> **Source**
If you’ve never had soft, buttery perfectly salted Prosciutto di Parma wrapped around sweet ripe cantaloupe, now’s your chance!  This is a premium 2-ingredient recipe to make as long as melons are in season! Sweet and salty, fruity and porky — It’s heaven on a plate!


  • 1 cantaloupe, ripe and sweet
  • 710 slices Prosciutto di Parma, sliced paper-thin


  1. Slice the cantaloupe in half and scoop out the seeds in the middle and discard or add to compost and slice the melon into wedges, or scoop out bite-sized balls with a melon baller.
  2. Wrap each wedge or ball with paper-thin slices of Prosciutto di Parma, place on a serving platter and Enjoy!


  • Prosciutto di Parma is the only prosciutto to use for this dish, but you could probably also use San Daniele as well with good results. Let us know if you try it out!

> **Exercise set**
1. Copy the records word for word, from their first line through the line containing "v(85, 70) *".
2. Write the next part of the prosciutto and melon recipe, picking up after its last sentence.
The recipe and the records are unrelated material.

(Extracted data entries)
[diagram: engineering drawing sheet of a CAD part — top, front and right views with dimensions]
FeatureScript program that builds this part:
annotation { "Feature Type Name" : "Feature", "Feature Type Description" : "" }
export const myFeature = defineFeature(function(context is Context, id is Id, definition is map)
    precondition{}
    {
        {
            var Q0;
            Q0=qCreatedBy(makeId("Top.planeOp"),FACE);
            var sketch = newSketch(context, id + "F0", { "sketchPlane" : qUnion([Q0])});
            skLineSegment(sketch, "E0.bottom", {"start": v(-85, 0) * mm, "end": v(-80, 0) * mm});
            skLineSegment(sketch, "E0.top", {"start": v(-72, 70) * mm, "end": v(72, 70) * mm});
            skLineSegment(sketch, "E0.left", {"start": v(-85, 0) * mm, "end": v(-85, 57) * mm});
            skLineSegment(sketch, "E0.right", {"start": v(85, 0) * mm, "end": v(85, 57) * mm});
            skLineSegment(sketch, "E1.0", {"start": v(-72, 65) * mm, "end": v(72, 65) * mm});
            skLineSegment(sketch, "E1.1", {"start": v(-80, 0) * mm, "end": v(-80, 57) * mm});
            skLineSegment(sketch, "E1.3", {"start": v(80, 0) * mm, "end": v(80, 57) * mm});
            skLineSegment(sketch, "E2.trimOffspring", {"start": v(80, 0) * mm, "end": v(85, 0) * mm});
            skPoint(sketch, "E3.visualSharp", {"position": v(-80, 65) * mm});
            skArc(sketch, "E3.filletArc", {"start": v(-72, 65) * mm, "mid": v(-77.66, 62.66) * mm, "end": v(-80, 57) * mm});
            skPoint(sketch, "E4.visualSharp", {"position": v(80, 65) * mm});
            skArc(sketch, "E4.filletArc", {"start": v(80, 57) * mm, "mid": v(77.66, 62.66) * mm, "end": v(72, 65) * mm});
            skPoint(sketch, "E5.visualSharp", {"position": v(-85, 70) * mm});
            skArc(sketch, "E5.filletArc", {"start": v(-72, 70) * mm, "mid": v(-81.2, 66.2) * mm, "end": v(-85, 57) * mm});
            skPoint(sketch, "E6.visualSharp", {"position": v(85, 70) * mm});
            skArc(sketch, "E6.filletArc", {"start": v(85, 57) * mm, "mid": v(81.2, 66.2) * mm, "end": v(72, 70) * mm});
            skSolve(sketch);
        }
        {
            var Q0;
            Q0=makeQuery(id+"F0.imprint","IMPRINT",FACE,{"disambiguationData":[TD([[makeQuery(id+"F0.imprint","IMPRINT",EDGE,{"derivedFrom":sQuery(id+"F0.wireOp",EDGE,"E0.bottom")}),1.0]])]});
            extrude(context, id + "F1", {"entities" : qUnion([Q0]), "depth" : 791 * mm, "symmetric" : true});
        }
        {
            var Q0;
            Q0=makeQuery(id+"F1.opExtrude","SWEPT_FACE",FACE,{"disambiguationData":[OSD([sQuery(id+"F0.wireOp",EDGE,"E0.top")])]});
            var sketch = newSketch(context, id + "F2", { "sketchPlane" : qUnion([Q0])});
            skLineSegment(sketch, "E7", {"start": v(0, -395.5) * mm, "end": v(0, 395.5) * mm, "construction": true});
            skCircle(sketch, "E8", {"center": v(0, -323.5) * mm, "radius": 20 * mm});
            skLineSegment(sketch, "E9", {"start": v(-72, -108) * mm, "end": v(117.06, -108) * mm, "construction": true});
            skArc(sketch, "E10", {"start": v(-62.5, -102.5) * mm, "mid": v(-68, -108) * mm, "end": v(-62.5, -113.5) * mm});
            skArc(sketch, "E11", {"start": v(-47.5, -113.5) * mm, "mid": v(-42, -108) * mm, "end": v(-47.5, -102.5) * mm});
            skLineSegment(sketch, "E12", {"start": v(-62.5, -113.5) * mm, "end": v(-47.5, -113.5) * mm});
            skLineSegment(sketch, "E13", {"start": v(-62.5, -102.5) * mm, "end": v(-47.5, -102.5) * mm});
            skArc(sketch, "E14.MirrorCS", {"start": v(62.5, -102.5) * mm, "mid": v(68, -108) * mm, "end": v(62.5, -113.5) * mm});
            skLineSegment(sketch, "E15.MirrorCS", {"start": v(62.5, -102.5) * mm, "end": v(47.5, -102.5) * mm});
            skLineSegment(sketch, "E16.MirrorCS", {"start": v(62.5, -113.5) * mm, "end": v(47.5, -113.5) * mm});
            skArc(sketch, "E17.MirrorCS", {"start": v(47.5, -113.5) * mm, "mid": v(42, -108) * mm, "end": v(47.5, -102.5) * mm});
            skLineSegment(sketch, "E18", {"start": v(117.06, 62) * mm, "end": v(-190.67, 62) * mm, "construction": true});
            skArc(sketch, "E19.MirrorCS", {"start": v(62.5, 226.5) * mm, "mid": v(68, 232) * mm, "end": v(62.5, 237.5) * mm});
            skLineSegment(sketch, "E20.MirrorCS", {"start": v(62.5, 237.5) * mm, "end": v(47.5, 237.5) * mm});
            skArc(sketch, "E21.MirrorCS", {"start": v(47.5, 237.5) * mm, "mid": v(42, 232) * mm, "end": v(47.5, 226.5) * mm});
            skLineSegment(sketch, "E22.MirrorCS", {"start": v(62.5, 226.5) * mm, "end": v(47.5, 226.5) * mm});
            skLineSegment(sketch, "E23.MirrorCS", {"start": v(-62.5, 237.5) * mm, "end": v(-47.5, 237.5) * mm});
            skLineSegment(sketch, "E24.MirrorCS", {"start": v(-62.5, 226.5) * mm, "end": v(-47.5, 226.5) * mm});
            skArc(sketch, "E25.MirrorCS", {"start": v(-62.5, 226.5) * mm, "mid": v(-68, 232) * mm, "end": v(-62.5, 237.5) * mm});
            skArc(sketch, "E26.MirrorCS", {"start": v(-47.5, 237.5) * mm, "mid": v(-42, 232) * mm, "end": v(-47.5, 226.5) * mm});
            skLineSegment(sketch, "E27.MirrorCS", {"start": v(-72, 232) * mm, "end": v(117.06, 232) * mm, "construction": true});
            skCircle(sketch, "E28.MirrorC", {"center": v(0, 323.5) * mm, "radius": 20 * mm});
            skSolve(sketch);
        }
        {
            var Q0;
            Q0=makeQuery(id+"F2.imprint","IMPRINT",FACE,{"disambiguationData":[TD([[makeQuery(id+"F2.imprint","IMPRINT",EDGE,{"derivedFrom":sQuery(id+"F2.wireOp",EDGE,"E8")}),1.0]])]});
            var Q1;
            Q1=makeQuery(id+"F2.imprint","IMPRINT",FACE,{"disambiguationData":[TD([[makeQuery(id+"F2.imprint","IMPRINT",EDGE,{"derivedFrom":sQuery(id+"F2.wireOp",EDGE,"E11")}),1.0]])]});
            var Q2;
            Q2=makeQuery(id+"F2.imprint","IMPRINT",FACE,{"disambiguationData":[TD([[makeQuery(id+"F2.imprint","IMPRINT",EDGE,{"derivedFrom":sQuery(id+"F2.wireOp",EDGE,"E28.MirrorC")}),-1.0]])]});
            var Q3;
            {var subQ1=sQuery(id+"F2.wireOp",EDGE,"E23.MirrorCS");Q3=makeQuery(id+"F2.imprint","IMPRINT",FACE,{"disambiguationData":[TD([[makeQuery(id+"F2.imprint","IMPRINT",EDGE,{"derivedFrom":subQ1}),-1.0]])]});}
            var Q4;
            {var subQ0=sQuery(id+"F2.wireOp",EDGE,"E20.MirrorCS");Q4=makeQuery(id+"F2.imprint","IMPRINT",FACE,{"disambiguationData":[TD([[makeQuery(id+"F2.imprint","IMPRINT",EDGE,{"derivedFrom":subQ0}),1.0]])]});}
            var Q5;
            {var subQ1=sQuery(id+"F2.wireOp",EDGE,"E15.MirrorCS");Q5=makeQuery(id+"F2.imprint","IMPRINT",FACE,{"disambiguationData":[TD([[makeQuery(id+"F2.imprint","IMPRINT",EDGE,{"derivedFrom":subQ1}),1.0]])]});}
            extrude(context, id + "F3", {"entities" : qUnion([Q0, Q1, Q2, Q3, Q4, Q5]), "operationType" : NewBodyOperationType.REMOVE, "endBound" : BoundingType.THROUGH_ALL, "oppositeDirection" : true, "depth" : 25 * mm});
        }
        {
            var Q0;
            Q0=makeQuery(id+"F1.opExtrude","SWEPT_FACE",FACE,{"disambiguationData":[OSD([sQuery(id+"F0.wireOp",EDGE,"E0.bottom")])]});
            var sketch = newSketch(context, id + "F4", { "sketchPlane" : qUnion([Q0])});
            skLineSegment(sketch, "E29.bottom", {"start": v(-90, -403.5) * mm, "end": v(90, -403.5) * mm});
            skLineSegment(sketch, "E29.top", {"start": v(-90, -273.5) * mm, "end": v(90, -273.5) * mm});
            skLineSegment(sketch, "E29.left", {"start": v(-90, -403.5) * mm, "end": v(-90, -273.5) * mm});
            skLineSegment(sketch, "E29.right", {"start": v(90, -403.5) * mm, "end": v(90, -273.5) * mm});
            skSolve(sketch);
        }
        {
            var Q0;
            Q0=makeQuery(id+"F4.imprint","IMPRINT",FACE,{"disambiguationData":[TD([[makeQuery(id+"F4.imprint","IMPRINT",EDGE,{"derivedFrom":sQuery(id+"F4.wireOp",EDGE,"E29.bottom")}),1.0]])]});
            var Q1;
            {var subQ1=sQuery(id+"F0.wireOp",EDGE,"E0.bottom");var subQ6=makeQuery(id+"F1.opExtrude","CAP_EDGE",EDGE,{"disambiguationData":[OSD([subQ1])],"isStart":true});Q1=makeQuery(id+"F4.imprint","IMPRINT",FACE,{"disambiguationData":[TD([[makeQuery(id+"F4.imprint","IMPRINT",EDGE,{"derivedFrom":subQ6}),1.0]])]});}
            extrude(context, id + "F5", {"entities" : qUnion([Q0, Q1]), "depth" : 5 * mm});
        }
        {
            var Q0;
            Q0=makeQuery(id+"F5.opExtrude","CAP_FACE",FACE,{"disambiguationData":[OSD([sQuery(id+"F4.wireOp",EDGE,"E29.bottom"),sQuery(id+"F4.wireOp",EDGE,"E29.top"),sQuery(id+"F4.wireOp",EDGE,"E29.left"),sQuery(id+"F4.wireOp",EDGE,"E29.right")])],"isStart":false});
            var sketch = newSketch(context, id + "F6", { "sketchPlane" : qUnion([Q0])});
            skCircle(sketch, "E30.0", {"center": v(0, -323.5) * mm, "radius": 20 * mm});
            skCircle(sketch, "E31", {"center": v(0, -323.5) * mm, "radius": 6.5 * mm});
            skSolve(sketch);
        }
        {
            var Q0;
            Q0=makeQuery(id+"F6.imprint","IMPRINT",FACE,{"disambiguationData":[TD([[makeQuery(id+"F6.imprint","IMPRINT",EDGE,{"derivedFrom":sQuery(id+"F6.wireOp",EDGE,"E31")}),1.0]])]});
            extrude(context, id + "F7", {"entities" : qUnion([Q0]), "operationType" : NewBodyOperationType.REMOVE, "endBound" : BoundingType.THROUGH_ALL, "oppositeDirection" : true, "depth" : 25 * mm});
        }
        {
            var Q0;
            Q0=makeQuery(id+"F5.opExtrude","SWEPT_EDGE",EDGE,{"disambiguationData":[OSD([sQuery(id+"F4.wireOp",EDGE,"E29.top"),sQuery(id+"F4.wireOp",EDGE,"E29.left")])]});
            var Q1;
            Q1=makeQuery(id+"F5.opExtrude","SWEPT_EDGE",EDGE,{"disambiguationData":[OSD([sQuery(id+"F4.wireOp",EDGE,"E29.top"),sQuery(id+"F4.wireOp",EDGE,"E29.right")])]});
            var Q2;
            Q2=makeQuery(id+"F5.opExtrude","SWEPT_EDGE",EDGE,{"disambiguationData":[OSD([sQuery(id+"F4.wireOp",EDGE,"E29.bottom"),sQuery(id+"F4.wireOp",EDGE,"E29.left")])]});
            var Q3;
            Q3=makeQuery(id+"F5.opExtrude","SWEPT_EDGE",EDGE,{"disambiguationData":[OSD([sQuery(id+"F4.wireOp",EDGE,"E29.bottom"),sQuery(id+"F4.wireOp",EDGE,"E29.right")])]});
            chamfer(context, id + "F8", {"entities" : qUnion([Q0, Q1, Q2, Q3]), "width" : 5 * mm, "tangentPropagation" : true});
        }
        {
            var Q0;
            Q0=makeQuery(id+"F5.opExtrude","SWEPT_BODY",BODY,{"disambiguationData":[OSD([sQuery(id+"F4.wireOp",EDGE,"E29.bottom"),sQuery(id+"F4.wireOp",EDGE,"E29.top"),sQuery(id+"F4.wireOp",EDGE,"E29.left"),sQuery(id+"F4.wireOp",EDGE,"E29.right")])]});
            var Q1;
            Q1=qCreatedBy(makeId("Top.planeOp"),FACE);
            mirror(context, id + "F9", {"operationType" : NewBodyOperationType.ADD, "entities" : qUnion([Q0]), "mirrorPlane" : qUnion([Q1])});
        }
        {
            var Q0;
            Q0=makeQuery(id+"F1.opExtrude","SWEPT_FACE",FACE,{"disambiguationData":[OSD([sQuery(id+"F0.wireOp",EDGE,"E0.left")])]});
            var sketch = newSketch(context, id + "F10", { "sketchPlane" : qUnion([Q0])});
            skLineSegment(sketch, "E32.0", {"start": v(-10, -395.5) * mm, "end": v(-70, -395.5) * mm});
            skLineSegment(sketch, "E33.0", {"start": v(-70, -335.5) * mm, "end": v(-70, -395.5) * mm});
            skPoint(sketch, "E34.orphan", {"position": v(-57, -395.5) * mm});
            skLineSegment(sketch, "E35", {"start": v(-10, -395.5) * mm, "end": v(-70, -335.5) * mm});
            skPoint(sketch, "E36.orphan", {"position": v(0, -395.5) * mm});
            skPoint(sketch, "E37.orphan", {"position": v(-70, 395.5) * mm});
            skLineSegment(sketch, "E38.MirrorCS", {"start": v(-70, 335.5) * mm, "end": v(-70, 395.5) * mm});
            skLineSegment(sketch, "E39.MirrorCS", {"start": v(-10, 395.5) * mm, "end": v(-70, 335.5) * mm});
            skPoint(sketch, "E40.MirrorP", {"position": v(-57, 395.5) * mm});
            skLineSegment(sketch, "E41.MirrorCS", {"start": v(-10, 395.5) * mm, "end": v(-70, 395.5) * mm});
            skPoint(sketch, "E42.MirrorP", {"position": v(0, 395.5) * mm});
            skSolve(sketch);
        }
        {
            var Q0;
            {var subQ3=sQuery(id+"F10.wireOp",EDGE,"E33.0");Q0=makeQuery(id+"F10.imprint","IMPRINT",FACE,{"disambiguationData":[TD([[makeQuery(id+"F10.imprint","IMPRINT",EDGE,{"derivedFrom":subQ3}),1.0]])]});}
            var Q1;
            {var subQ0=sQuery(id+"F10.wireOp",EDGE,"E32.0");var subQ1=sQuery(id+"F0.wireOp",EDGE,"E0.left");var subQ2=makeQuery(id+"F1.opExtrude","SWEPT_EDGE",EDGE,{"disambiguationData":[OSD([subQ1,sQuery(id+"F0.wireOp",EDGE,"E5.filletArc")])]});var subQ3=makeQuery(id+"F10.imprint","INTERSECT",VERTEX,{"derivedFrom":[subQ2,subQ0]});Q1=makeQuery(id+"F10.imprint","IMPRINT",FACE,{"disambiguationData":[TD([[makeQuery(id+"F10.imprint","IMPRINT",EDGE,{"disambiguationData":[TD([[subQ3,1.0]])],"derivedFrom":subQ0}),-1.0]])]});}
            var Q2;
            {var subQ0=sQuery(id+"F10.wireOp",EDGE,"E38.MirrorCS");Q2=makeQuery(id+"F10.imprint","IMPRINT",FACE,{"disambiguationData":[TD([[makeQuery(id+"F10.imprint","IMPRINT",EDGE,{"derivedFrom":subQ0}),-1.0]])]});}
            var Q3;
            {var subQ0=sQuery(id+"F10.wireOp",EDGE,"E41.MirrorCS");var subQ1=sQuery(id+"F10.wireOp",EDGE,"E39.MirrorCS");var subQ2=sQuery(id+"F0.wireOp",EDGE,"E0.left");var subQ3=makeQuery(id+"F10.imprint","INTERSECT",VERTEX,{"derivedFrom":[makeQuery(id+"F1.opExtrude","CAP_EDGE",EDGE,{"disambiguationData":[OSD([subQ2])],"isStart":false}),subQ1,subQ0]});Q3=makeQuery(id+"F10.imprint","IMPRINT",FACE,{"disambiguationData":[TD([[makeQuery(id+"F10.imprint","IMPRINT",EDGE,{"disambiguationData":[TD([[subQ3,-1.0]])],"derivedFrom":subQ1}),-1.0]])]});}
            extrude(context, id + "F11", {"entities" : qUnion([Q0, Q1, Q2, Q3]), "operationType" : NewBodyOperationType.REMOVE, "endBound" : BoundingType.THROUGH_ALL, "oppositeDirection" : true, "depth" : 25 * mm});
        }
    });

> **Answers**
1.
[diagram: engineering drawing sheet of a CAD part — top, front and right views with dimensions]
FeatureScript program that builds this part:
annotation { "Feature Type Name" : "Feature", "Feature Type Description" : "" }
export const myFeature = defineFeature(function(context is Context, id is Id, definition is map)
    precondition{}
    {
        {
            var Q0;
            Q0=qCreatedBy(makeId("Top.planeOp"),FACE);
            var sketch = newSketch(context, id + "F0", { "sketchPlane" : qUnion([Q0])});
            skLineSegment(sketch, "E0.bottom", {"start": v(-85, 0) * mm, "end": v(-80, 0) * mm});
            skLineSegment(sketch, "E0.top", {"start": v(-72, 70) * mm, "end": v(72, 70) * mm});
            skLineSegment(sketch, "E0.left", {"start": v(-85, 0) * mm, "end": v(-85, 57) * mm});
            skLineSegment(sketch, "E0.right", {"start": v(85, 0) * mm, "end": v(85, 57) * mm});
            skLineSegment(sketch, "E1.0", {"start": v(-72, 65) * mm, "end": v(72, 65) * mm});
            skLineSegment(sketch, "E1.1", {"start": v(-80, 0) * mm, "end": v(-80, 57) * mm});
            skLineSegment(sketch, "E1.3", {"start": v(80, 0) * mm, "end": v(80, 57) * mm});
            skLineSegment(sketch, "E2.trimOffspring", {"start": v(80, 0) * mm, "end": v(85, 0) * mm});
            skPoint(sketch, "E3.visualSharp", {"position": v(-80, 65) * mm});
            skArc(sketch, "E3.filletArc", {"start": v(-72, 65) * mm, "mid": v(-77.66, 62.66) * mm, "end": v(-80, 57) * mm});
            skPoint(sketch, "E4.visualSharp", {"position": v(80, 65) * mm});
            skArc(sketch, "E4.filletArc", {"start": v(80, 57) * mm, "mid": v(77.66, 62.66) * mm, "end": v(72, 65) * mm});
            skPoint(sketch, "E5.visualSharp", {"position": v(-85, 70) * mm});
            skArc(sketch, "E5.filletArc", {"start": v(-72, 70) * mm, "mid": v(-81.2, 66.2) * mm, "end": v(-85, 57) * mm});
            skPoint(sketch, "E6.visualSharp", {"position": v(85, 70) * mm});

2.
  • Find a sweet, perfectly ripe cantaloupe and place it in the fridge for a few hours or overnight so that it’s nice and cold when you start.  It’ll warm up a bit as you are preparing the dish which will allow all the flavors to be enjoyed and tasted.
  • This dish is best when prepared just before consuming especially if the melon is very ripe and full of juice.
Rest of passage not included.